That’s why millennials go crazy for RVs


This article is reproduced with permission from The escape house, a newsletter for secondary owners and those who want to be. Subscribe here. © 2021. All rights reserved.

They are no longer strictly the wheels of your grandparents. Remember when recreational vehicles were only associated with retirees? Since the start of the pandemic, the big wheels have continued to turn for millennials and Gen Zers who are increasingly turning to this mode of transportation.

The Escape Home sat down with RV experts Jeff Cavins, co-founder and CEO of Outdoorsy, and Jon Gray, CEO of RVShare, two online RV rental marketplaces, to get a taste of what it looks like the market now and its influence. travel long after the pandemic is over.


Main conclusions:

  • The pandemic has sparked a new zeal for a safe and socially remote motorhome and van life.

  • Millennials and Gen Z are at the forefront of the recent wave of VR culture. Half of all Outdoorsy customers are now under 45.

  • Most RV trips take place relatively close to home. According to Cavins, most of the company’s rentals do not travel more than 150 miles from where they are picked up.

  • One of the most common RV destinations is, surprisingly, Las Vegas. Denver, Utah, Southern California, Florida, and Texas are also the best choices. In the summer, people also tend to head north to Montana, Idaho, and the Dakotas.

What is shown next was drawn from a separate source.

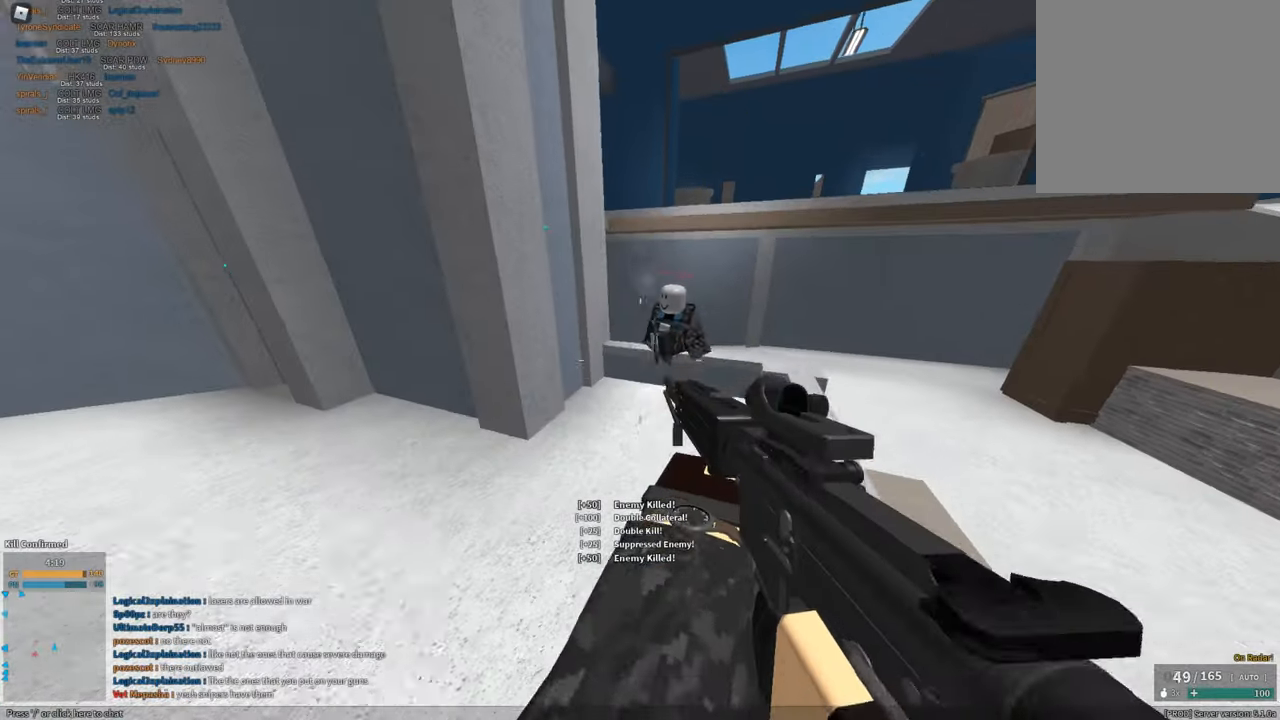
{"keys": ["d", "space"], "mouse": ["left"], "events": [[134, "d", "up"], [234, "a", "down"], [234, "s", "up"], [317, "d", "down"], [367, "a", "up"], [367, "space", "down"]]}
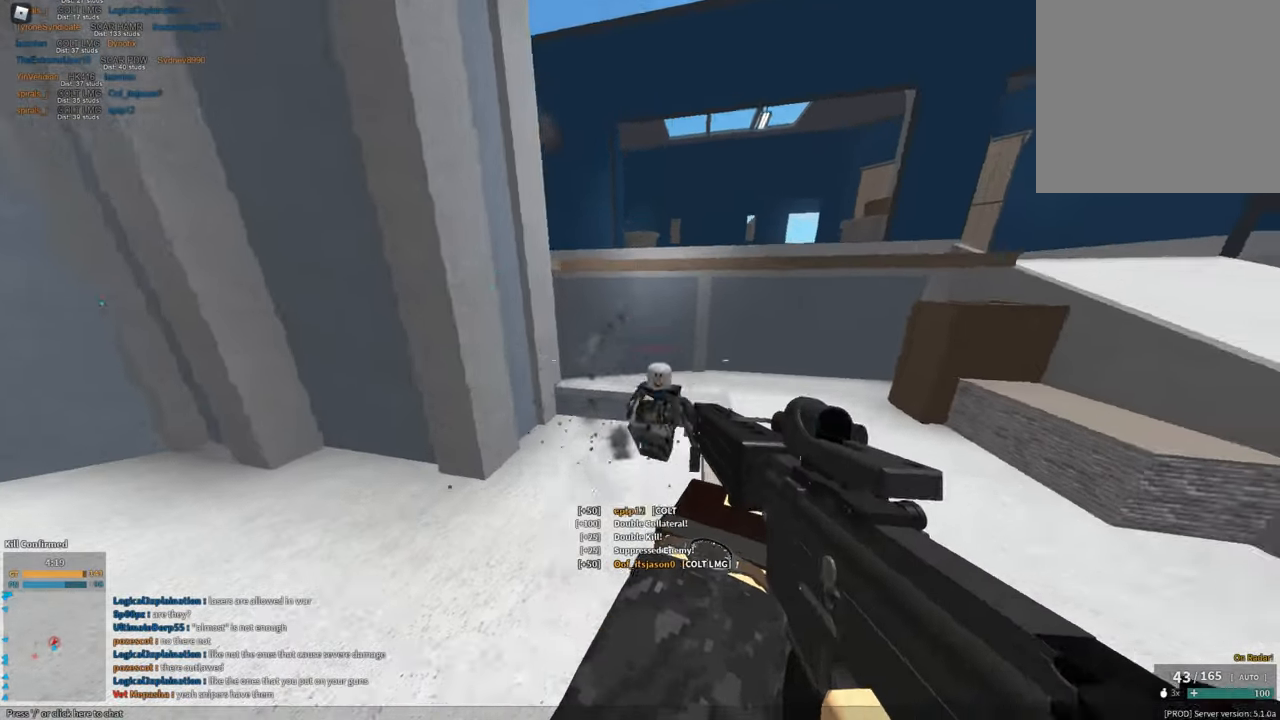
{"keys": ["d"], "mouse": ["left"], "events": [[100, "space", "up"]]}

  • Over 56 million recreational vehicles go idle 97% of the year in North America.

  • You can do a lot money if you have an RV that you are willing to rent.

  • You don’t need to drive a motorhome to spend your vacation there. The owner can drive it or tow it to the desired destination.

  • It is almost impossible to buy a motorhome these days.


When the pandemic struck in early spring 2020, it dampened the recreational vehicle rental market. Cavins saw 95% of Outdoorsy’s bookings disappear, and Gray faced a wave of cancellations and was forced to put some of RVshare employees on leave. The commotion did not last long.

“What happened was really remarkable,” Gray recalls. Americans started to want to get out of their homes and literally go anywhere else. Motorhomes suddenly became the saving grace for a nation hungry for travel.


“The world learned about us and said, ‘Wait a minute. I can travel safely and I can maintain social distancing ”because camping by design is a socially distanced activity. “I can maintain my own contact surfaces inside vehicles… I don’t have to walk into a hotel room someone was living in a few hours ago… I really feel safe,” said Cavins. “And even to this day, people still feel the need for that security.”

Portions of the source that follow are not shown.